How Alabama hoops responded to 30-point scrimmage loss

How Alabama hoops responded to 30-point scrimmage loss

A preseason top-20 ranking was the headline for Alabama basketball on Monday morning. There’s optimism after a relatively disastrous end to the 2021 SEC title and Sweet 16 run but the events of the previous day didn’t speak to that.

A Sunday trip to TCU for a closed-door scrimmage ended in a 99-69 pounding. The Crimson Tide played No. 14 TCU without probable starters Charles Bediako and Nimari Burnett while Jahvon Quinerly won’t be ready for another few months.

But a 30-point loss for the No. 20 team in the AP preseason poll didn’t quite carry the momentum from the three-win August foreign tour of Europe.

So as the team leadership called a Monday morning player’s only meeting. Only a handful of players returned from the Crimson Tide team bounced from the first round of March’s NCAA tournament and they didn’t want this to get away from them again.

Center Charles Bediako said it lasted 15-20 minutes with Quinerly calling the team together. Noah Gurley and Burnett were at the white board as they listed off the issues that needed to be corrected from the loss in Fort Worth.

A year ago, Bediako said they didn’t start meeting like this until it was too late so they wanted to get ahead of any issue before they spiral.

“No yelling or screaming,” Bediako said Wednesday at SEC Media Days in Mountain Brook. “That wouldn’t end well but definitely being real. No sugar coating.”

And that’s the kind of player-led dynamic coach Nate Oats says he wants but didn’t get from the 2021-22 Crimson Tide. That was a team that opened 8-1 with a win over No. 3 Gonzaga and No. 14 Houston before things went south beginning in mid-December. The Tide wouldn’t string together three consecutive wins from that point forward.

Gurley said the team got a “big head” after beating Gonzaga and Houston, teams coming off Final Four runs.

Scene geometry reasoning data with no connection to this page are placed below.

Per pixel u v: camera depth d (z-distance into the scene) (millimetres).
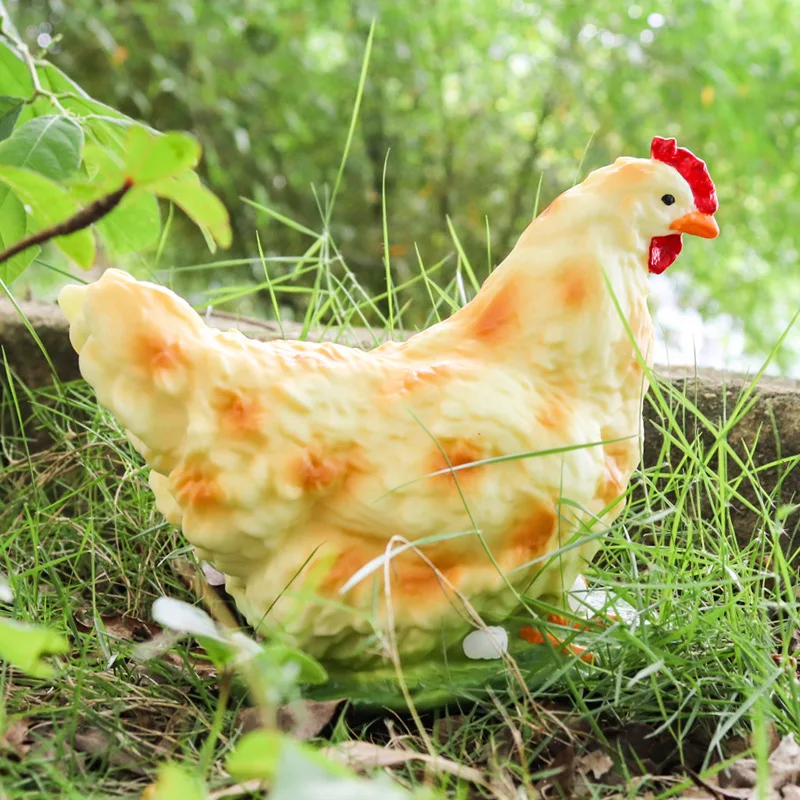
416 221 2703
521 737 863
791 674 902
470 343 887
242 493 842
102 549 1068
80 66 2477
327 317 1716
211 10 2525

“We won the big games so we didn’t think we had to do the same thing for all the other games,” Gurley said. “Like I said, consistency. It doesn’t matter if we’re playing Gonzaga or our home opener. We have to prepare the same way.”

An experienced TCU team figured to be a solid measuring stick for a team with so many newcomers but the defensive emphasis that Oats emphasized wasn’t there. The Horned Frogs took a 52-27 halftime lead and then outscored the Tide by five after the break.

Freshman Brandon Miller was the offensive bright spot. The McDonald’s All-American scored 33 points on 12-for-22 shooting including four 3s on 10 attempts. Ohio transfer Mark Sears was the only other double-figure scorer with 11 as the Tide shot 35.9%

“First half was a little rough, and then the second half we played a lot better,” Oats said Wednesday. “Brandon Miller was really good in the second half. That’s why we do it. We strategically schedule who we schedule, and I think we did it for a reason. I want our guys to play against tough teams, whether it’s the non-conference, the preseason scrimmage and all that. We’ll be better for it, though. It was good for us.”

The result was somewhat jarring for the locker room.

“It definitely was surprising,” Gurley said. “We didn’t expect to get beat like that. It just showed there are more things to the game than simply scoring the ball, playing together on defense and all the tactical things of the game that’s very important.”

The Crimson Tide, picked fifth in the SEC, will open the regular season with a Nov. 7 visit from Longwood.